I posted 2 weeks ago and didn’t expect to see the scale move again so much so soon, but today I hit 8kg lost (~18lbs) or 8% of my body weight.
3 months ago my starting weight was a little over 100kg, I’m 173cm and in my late 30s. My interim goal was 90kg by the end of September (I’m going on holiday!) and I feel pretty confident in achieving it.
My partner and family said you could see my weight loss once I reached 4kg but I couldn’t really. Now I definitely can! My face looks less puffy and I’ve dropped at least one dress size. It’s been so hard, especially as my doctors doubled my steroid dosage recently, so I’m really proud of myself.

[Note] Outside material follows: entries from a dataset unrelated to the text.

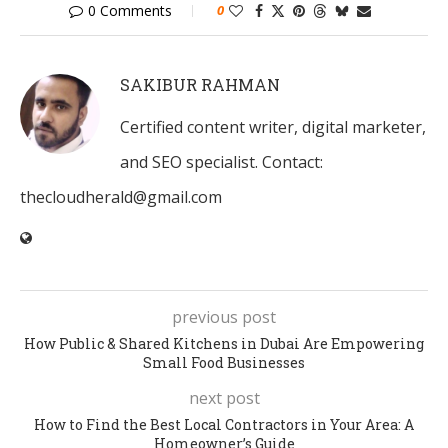
0 Comments
0
SAKIBUR RAHMAN
Certified content writer, digital marketer,
and SEO specialist. Contact:
thecloudherald@gmail.com
previous post
How Public & Shared Kitchens in Dubai Are Empowering
Small Food Businesses
next post
How to Find the Best Local Contractors in Your Area: A
Homeowner’s Guide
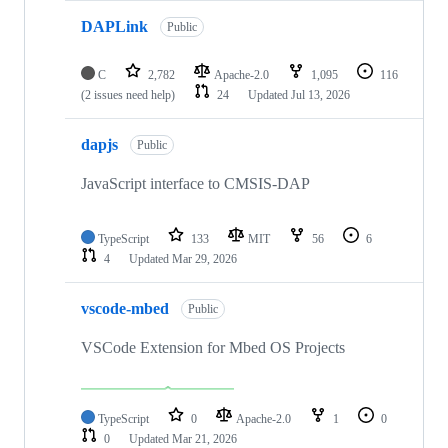
DAPLink
Public
C
2,782
Apache-2.0
1,095
116
(2 issues need help)
24
Updated
Jul 13, 2026
dapjs
Public
JavaScript interface to CMSIS-DAP
TypeScript
133
MIT
56
6
4
Updated
Mar 29, 2026
vscode-mbed
Public
VSCode Extension for Mbed OS Projects
TypeScript
0
Apache-2.0
1
0
0
Updated
Mar 21, 2026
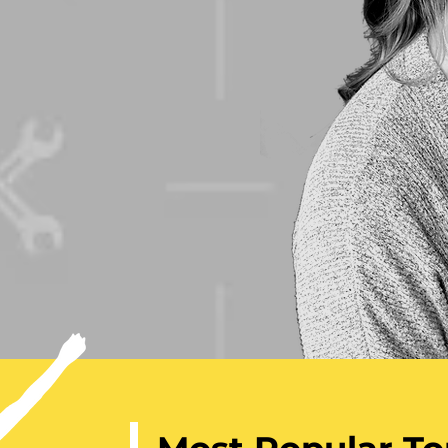
sionate,
 inspires her
hink outside
elieve
ssible.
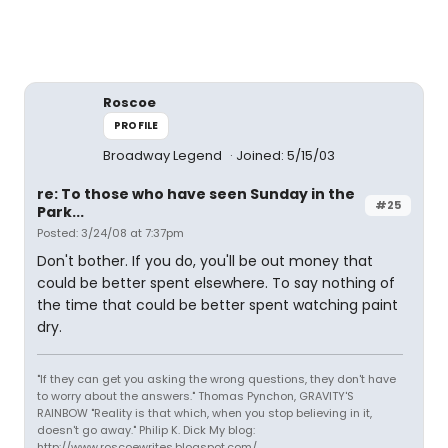
Roscoe
PROFILE
Broadway Legend
Joined: 5/15/03
re: To those who have seen Sunday in the
#25
Park...
Posted: 3/24/08 at 7:37pm
Don't bother. If you do, you'll be out money that
could be better spent elsewhere. To say nothing of
the time that could be better spent watching paint
dry.
"If they can get you asking the wrong questions, they don't have
to worry about the answers." Thomas Pynchon, GRAVITY'S
RAINBOW "Reality is that which, when you stop believing in it,
doesn't go away." Philip K. Dick My blog:
http://www.roscoewrites.blogspot.com/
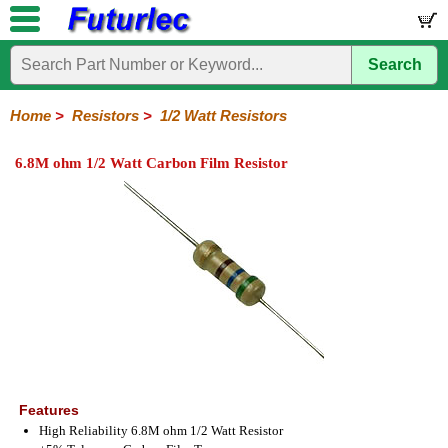
Search
Home
Electronic
Hardware
Microcontroller
Books
Electronic
Components
Boards
Kits
Home
>
Resistors
>
1/2 Watt Resistors
Integrated
Transistors
Diodes
Resistors
Capacitors
LED's
Potentiometers
Switches
Relays
Heatsinks
Sockets
Connectors
Others
6.8M ohm 1/2 Watt Carbon Film Resistor
Circuits
/
1/4W
1/4W
1/2W
1W
5W
10W
Resistor
SMD
LCD's
Carbon
Metal
Carbon
Resistors
Resistors
Resistors
Networks
Chip
Film
Film
Film
Resistors
Features
High Reliability 6.8M ohm 1/2 Watt Resistor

I’m still eating about 1400 calories a day but I’ve mixed it up a bit now. I have a couple of low cal (1200) days, a couple of 1400 and a couple of 1600. I have one or two 2000 days a month. Although my overall calorie intake is roughly the same, my body seems to respond better to the variation.
I’m not going to adjust my 90kg-by-October target, I’m just going to continue and see where I end up. Once I’m home from holiday I’ll reset and aim to lose another 10% by next spring.
Well done.
1400 is tough! How do you schedule the days with higher intake? With LoseIt? That was the one thing definitively better about that app than MFP when I trialed both in parallel, although ultimately the comparatively small food library made MFP win out.
I use lose it (i think I paid £15 for the year!) but I don’t schedule my days in advance.
I’ve always been a bit all or nothing with my eating - I go through phases of having to force my self to eat and then (more commonly) wanting to eat non stop. I’ve been like that since I was a child. I really dislike the feeling of being deprived of something I want and I respond so much better to successes rather than failures. I’ve learnt just to roll with it as opposed to forcing myself to stick to conventional dieting rules. I want this to be a life long change rather than a diet, so the only rule I have is that each month I eat less than I burn off.
My daily intake is set as 1700 on lose it (that was auto generated based on my starting weight, goal, movement). 90% of the time I’m under that target so I get a nice green tick that makes me feel better about my self. I’m below my weekly target by 2000-3000 calories 75% of the time so I know I have leeway when I want it. I tend to focus on my weekly/monthly intake rather than my daily, which is something I really like about lose it.